A great deal is riding on whether President Bush can muster the will to denounce the man he has regarded as an ally in the war on terrorism. Some will argue, and Bush may feel, that Putin is “with us.” But now Bush needs to make a different calculation. Putin is not really “with us.” With Russians confronting vicious terrorists, Putin is consolidating his own power. How, exactly, does that help us win the war on terrorism?
Tough words. Of course, they would carry more impact if he hadn’t also written this:
The president’s commitment to democracy has been derided by realist foreign policy thinkers as dangerously idealistic. Even Democrats, who used to believe in promoting democracy, have regarded Bush’s efforts with cynicism and hostility. Bush, to his credit, has persevered.

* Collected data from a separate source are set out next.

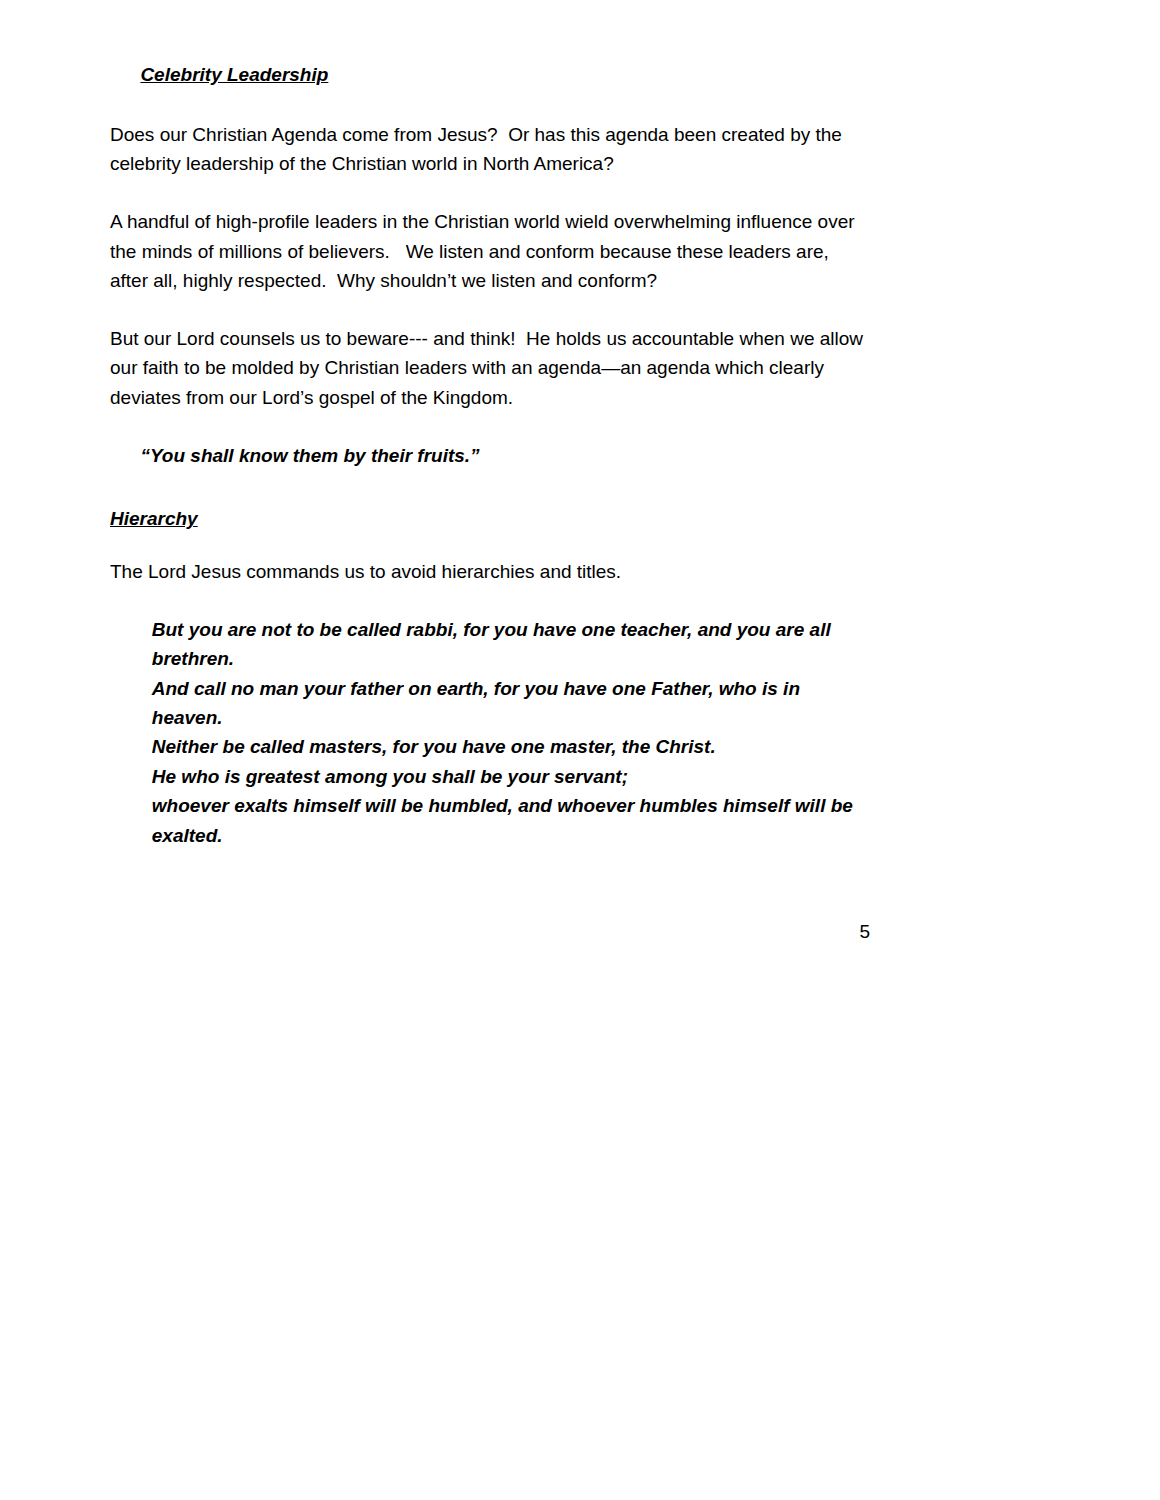Celebrity Leadership
Does our Christian Agenda come from Jesus? Or has this agenda been created by the celebrity leadership of the Christian world in North America?
A handful of high-profile leaders in the Christian world wield overwhelming influence over the minds of millions of believers. We listen and conform because these leaders are, after all, highly respected. Why shouldn’t we listen and conform?
But our Lord counsels us to beware--- and think! He holds us accountable when we allow our faith to be molded by Christian leaders with an agenda—an agenda which clearly deviates from our Lord’s gospel of the Kingdom.
“You shall know them by their fruits.”
Hierarchy
The Lord Jesus commands us to avoid hierarchies and titles.
But you are not to be called rabbi, for you have one teacher, and you are all brethren.
And call no man your father on earth, for you have one Father, who is in heaven.
Neither be called masters, for you have one master, the Christ.
He who is greatest among you shall be your servant;
whoever exalts himself will be humbled, and whoever humbles himself will be exalted.
5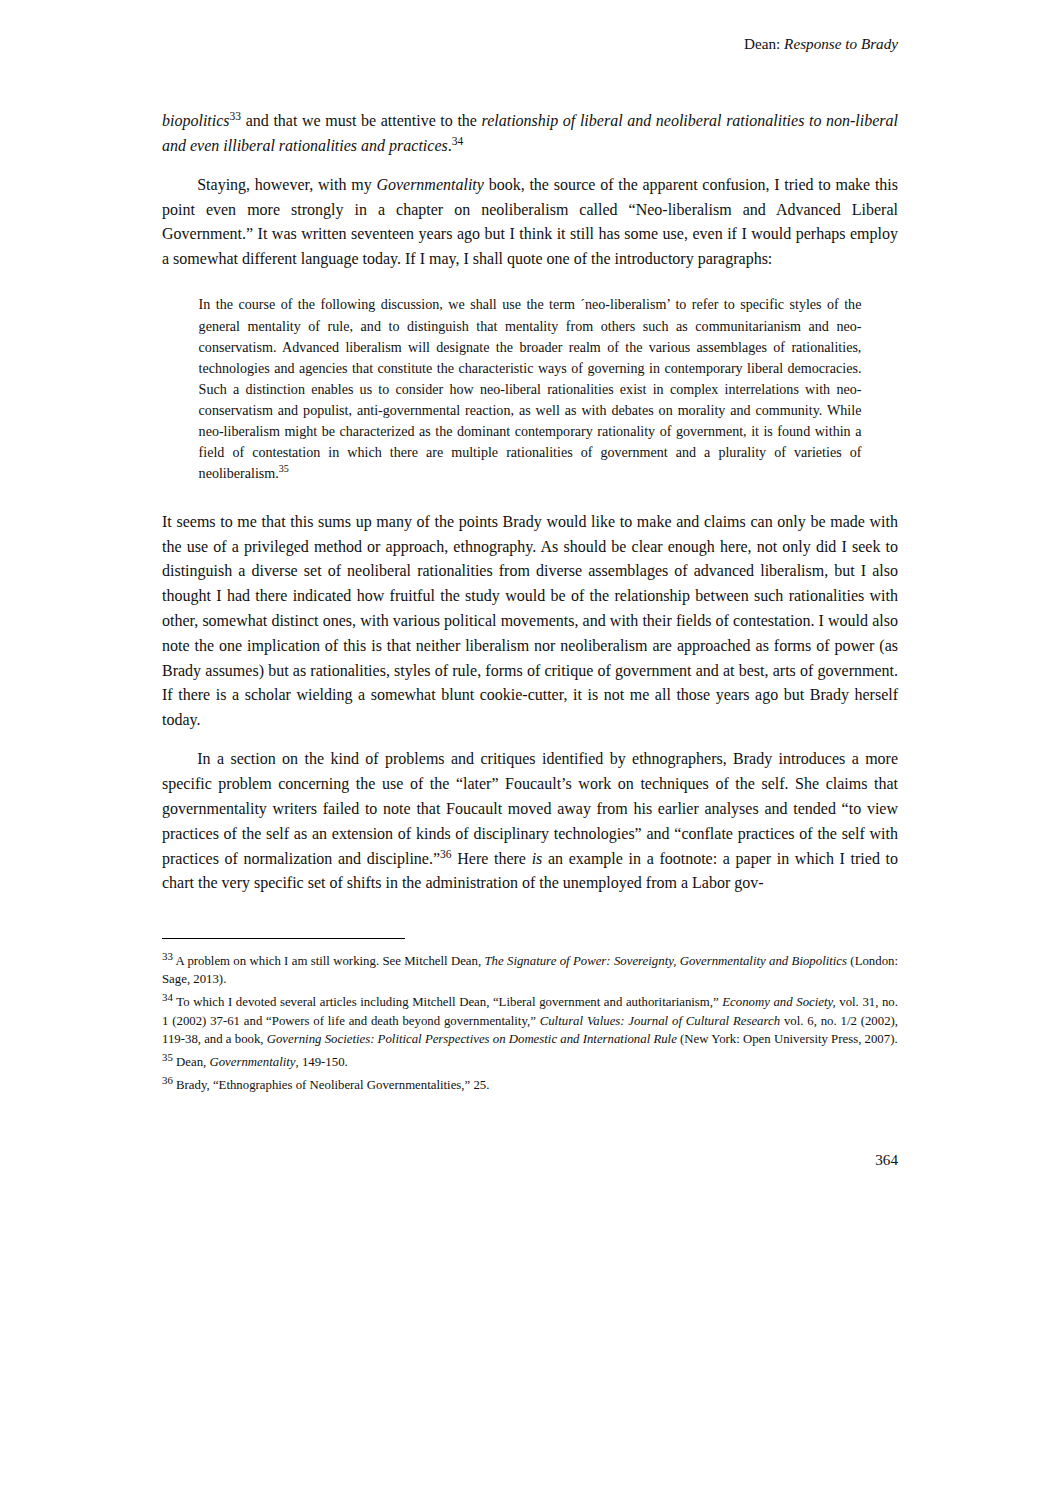Dean: Response to Brady
biopolitics33 and that we must be attentive to the relationship of liberal and neoliberal rationalities to non-liberal and even illiberal rationalities and practices.34
Staying, however, with my Governmentality book, the source of the apparent confusion, I tried to make this point even more strongly in a chapter on neoliberalism called “Neo-liberalism and Advanced Liberal Government.” It was written seventeen years ago but I think it still has some use, even if I would perhaps employ a somewhat different language today. If I may, I shall quote one of the introductory paragraphs:
In the course of the following discussion, we shall use the term ´neo-liberalism’ to refer to specific styles of the general mentality of rule, and to distinguish that mentality from others such as communitarianism and neo-conservatism. Advanced liberalism will designate the broader realm of the various assemblages of rationalities, technologies and agencies that constitute the characteristic ways of governing in contemporary liberal democracies. Such a distinction enables us to consider how neo-liberal rationalities exist in complex interrelations with neo-conservatism and populist, anti-governmental reaction, as well as with debates on morality and community. While neo-liberalism might be characterized as the dominant contemporary rationality of government, it is found within a field of contestation in which there are multiple rationalities of government and a plurality of varieties of neoliberalism.35
It seems to me that this sums up many of the points Brady would like to make and claims can only be made with the use of a privileged method or approach, ethnography. As should be clear enough here, not only did I seek to distinguish a diverse set of neoliberal rationalities from diverse assemblages of advanced liberalism, but I also thought I had there indicated how fruitful the study would be of the relationship between such rationalities with other, somewhat distinct ones, with various political movements, and with their fields of contestation. I would also note the one implication of this is that neither liberalism nor neoliberalism are approached as forms of power (as Brady assumes) but as rationalities, styles of rule, forms of critique of government and at best, arts of government. If there is a scholar wielding a somewhat blunt cookie-cutter, it is not me all those years ago but Brady herself today.
In a section on the kind of problems and critiques identified by ethnographers, Brady introduces a more specific problem concerning the use of the “later” Foucault’s work on techniques of the self. She claims that governmentality writers failed to note that Foucault moved away from his earlier analyses and tended “to view practices of the self as an extension of kinds of disciplinary technologies” and “conflate practices of the self with practices of normalization and discipline.”36 Here there is an example in a footnote: a paper in which I tried to chart the very specific set of shifts in the administration of the unemployed from a Labor gov-
33 A problem on which I am still working. See Mitchell Dean, The Signature of Power: Sovereignty, Governmentality and Biopolitics (London: Sage, 2013).
34 To which I devoted several articles including Mitchell Dean, “Liberal government and authoritarianism,” Economy and Society, vol. 31, no. 1 (2002) 37-61 and “Powers of life and death beyond governmentality,” Cultural Values: Journal of Cultural Research vol. 6, no. 1/2 (2002), 119-38, and a book, Governing Societies: Political Perspectives on Domestic and International Rule (New York: Open University Press, 2007).
35 Dean, Governmentality, 149-150.
36 Brady, “Ethnographies of Neoliberal Governmentalities,” 25.
364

Really. Well, that certainly explains the efforts that his administration has made to support democracy in the central Asian republics and in the Middle East. The right already has its memorial for Bush written: He tried too hard to make democracy work. What they seem unwilling to face is that Bush’s treatment of Putin is the rule, not the exception, and that for all his commitment to democracy and willingness to use American power, fewer people live under democracy now than they did in 2001. We need to dispose of the fantasy that Bush or his administration care much about democracy. That way, we won’t be suprised by the non-response to Putin.
Don’t doubt that Putin’s actions yesterday represent a critical moment for Russia, and by extension the world. Russia under Putin has drifted toward authoritarianism for several years, and now it has decided to leap. Putin’s actions seem quite popular with the state apparatus and with the population as a whole. As far as I can tell, Russia is finished as a democracy. One more candidate for the tag “Greatest Failure of the Bush Administration”.